The institutional signals around Stellar have been piling up fast. A DTCC patent identifies XLM as a designated “Digital Liquidity Token” for cross-ledger settlement within the Depository Trust Company’s planned tokenization service, expected to launch in the second half of 2026. Franklin Templeton continues to operate a tokenized money market fund on the network, and according to rwa.xyz data, Stellar now holds over $1.4 billion in distributed real-world asset value.

Just this week, XLM was classified as a commodity alongside Bitcoin, XRP, Cardano, and Solana under a new U.S. digital asset framework. Dixon reacted positively to the development, which removes a significant regulatory overhang for institutional deployment on Stellar.

Stellar is also a founding member of the Blockchain Payments Consortium, alongside Fireblocks, Polygon Labs, Solana Foundation, TON Foundation, and others. The consortium aims to build common frameworks for blockchain payments that work across networks and borders—essentially an industry-level push toward the kind of interoperability the G20 envisioned but legacy systems have failed to deliver.

The bigger picture: Stablecoins as the new settlement layer

The numbers tell a compelling story. Stablecoins processed roughly $33 trillion in transaction volume in 2025, more than double Visa’s $15 trillion over the same period. Global stablecoin supply has crossed $300 billion. The GENIUS Act, signed into law in July 2025, set strict rules for U.S.-issued payment stablecoins, including 1:1 asset backing, monthly audits, and real-time redemption rights—giving institutional players the regulatory clarity they needed to participate.
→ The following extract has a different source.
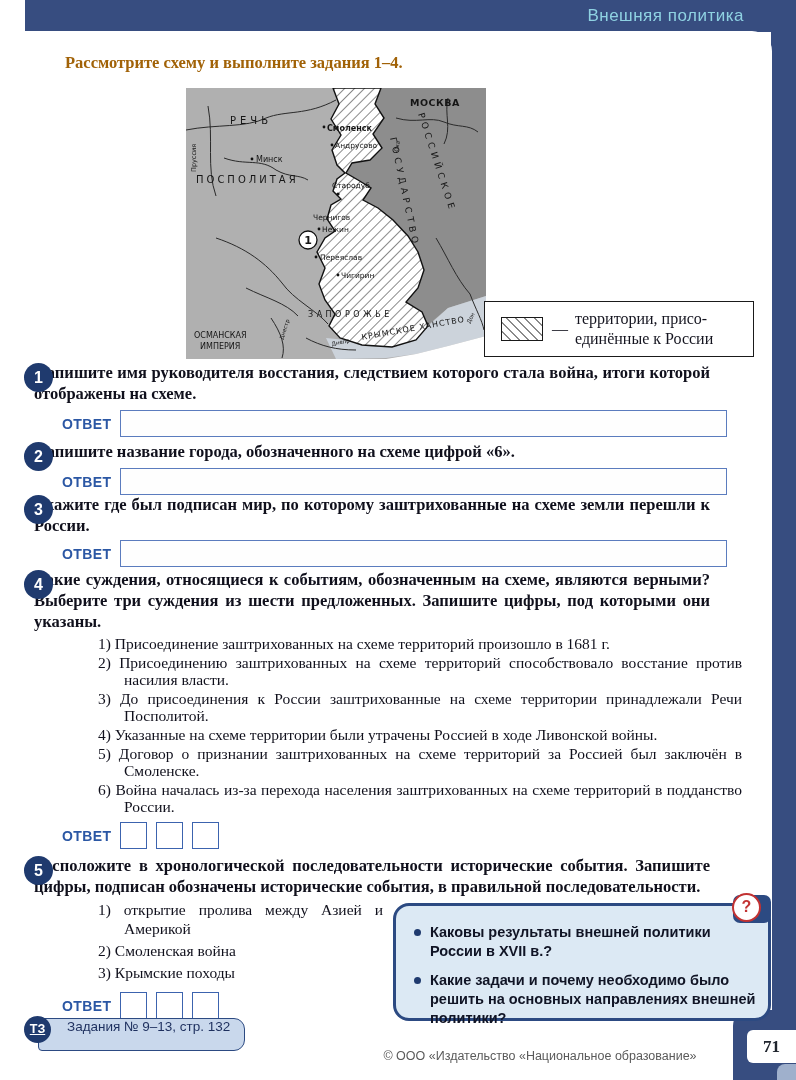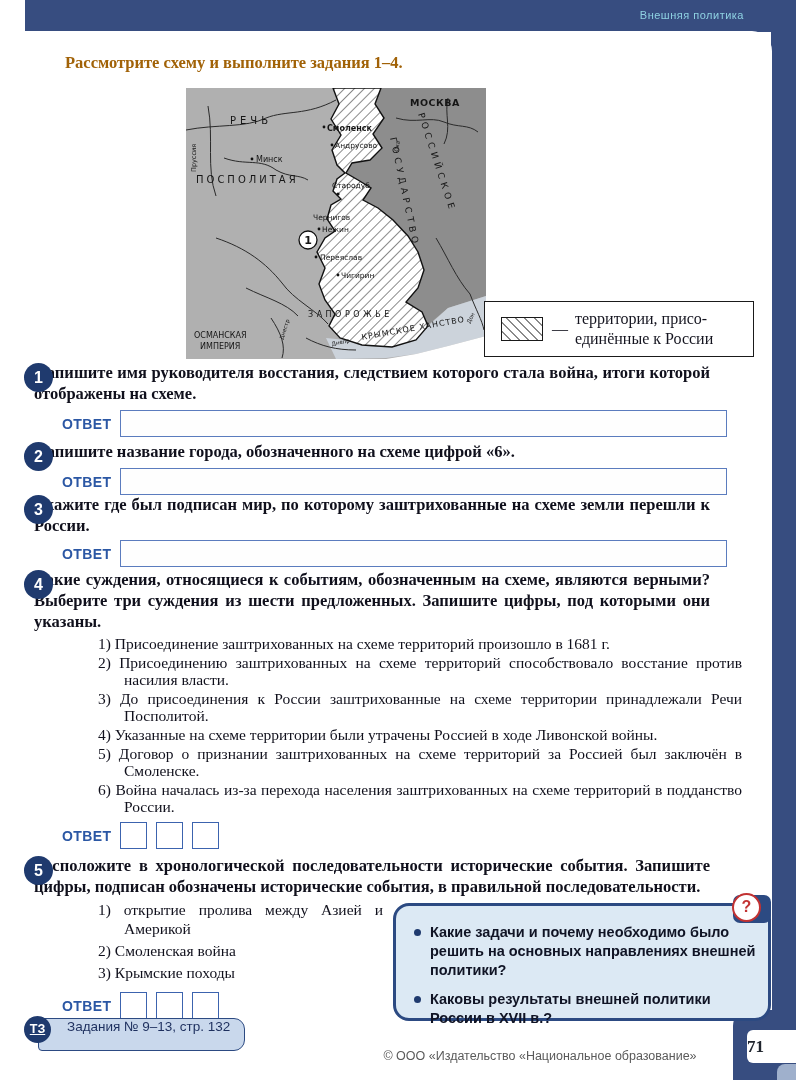"Внешняя политика" #header-bar { font-size: 11px -> 17px }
In countries with unstable economies, from Venezuela to Egypt to Argentina, stablecoins have become practical tools for preserving purchasing power and accessing global financial services. The Marshall Islands even completed the world’s first on-chain disbursement of universal basic income using a digitally native sovereign bond on Stellar in December 2025.

Dixon’s argument, ultimately, is that the infrastructure for faster, cheaper, and more transparent cross-border payments does not need to be built from scratch by multilateral working groups over the next decade. It already exists. It runs on open, public blockchain networks. And it is being used today by millions of people and some of the largest financial institutions in the world.

The G20 set the targets. Stablecoins on Stellar beat them.